Addressing the symposium, the minister added that securing this right worldwide requires regional and international co-operation and overcoming obstacles that face the path to safer healthcare and the pledge to leave no one behind, calls for safe comprehensive health coverage and making patient safety and care quality top priority.
HE al-Kuwari presented the efforts made in the patients' safety field since the Alma Ata Declaration more than 40 years ago.
She added that the WHO and the Global Ministerial Summits on Patient Safety had launched an agenda for safer care in low-and middle-income countries, and recently in areas of extreme adversity.
HE the minister of public health said the healthcare system in Qatar is of high quality and safety and that the modern and internationally accredited hospitals as well as Hamad Medical Corporation (HMC) healthcare workers work with local and international partners to ensure that patients are provided with quality care and safety.
She highlighted the humanitarian activities and commitments that Qatar is known for. Relevant stakeholders in Qatar are working to improve the lives of those in need globally through a wide range of humanitarian assistance, relief services and development activities, where the 2018 World Summit on Innovation in Health Care (WISH) issued a report on challenges and opportunities for achieving universal health coverage in conflict areas, she added.
HE al-Kuwari said part of its commitment to global health security, Qatar was one of the first countries in the Eastern Mediterranean region and the seventh in the world to be subject to the external assessment process to measure compliance with the International Health Regulations 2005, to ensure that Qatar is ready to respond to any problems related to global health security.
HE al-Kuwari, said despite international priorities and country-specific commitments being identified, there is a gap in patient safety and this gap is more prominent in emergencies and tribulations and meeting this challenge has several complex aspects and requires intersectoral and global co-operation between countries and organisations.

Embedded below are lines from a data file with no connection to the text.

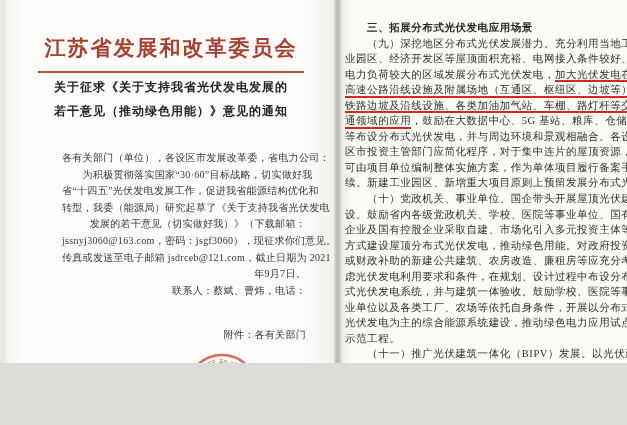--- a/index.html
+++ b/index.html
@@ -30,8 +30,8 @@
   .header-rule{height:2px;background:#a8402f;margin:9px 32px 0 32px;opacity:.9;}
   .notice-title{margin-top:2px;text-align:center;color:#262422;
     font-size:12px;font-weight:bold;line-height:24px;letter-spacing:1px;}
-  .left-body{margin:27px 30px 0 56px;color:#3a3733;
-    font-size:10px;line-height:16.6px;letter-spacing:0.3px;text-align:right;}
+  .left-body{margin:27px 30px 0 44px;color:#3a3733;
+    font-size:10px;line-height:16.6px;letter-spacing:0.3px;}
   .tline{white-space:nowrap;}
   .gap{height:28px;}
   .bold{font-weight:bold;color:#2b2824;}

The WHO Regional Office for the Eastern Mediterranean is working on a promising study with a number of partners to review key challenges and priorities for quality and safety in times of adversity with a goal to formulate a framework or road map to help implement a flexible healthcare system capable of responding effectively to any challenges, she said.
HE al-Kuwari called on all political leaders and policy makers from around the world to work towards a common vision for the development and implementation of a global plan of action on patient safety, stressing that safety must be a prerequisite for achieving comprehensive health coverage during emergencies and adversities, while strengthening the approach to serving those in need.
She said that health and well-being are the core of peace and conflict resolution and that the shared vision of building a comprehensive and safe healthcare system that supports communities and prevents adversity is now essential.
In the conclusion of the symposium, HE al-Kuwari called for intensified global efforts in treating patients who are living in rough environments.
She called for a global implementation of patient safety, and learning from the experience of WHO in that regard.
She noted that Qatar, as part of its efforts of implementing the resolutions of the Global Action on Patient Safety, will contribute to building capabilities for that purpose and hosting consultations and technical meetings to discuss the matter. The minister also called on international organisations and states to think about their commitments and the procedures that they can carry out.
According to a World Health Organisation (WHO) report on universal health coverage, at least half of the world's population still lack access to basic health services, resulting in between 5.7mn and 8.4mn deaths per year in low- and middle-income countries. The situation is even worse in fragile countries that are struck by armed conflicts, plagues or natural disasters. Healthcare systems in those countries according to the report are terribly affected by the increased demand and reduced resources.
Numbers show that around 350mn children currently live in conflict zones of some type. Additionally, 20 people are forcibly displaced every minute as a result of conflict or persecution, leading to a total of 65.6mn people, including some 22.5mn refugees, according to the UN High Commissioner for Refugees (UNHCR).
The symposium was organised to reflect the commitment of Qatar to its responsibility towards international community and humanity, and its commitment to enhancing regional and international partnerships in the healthcare field.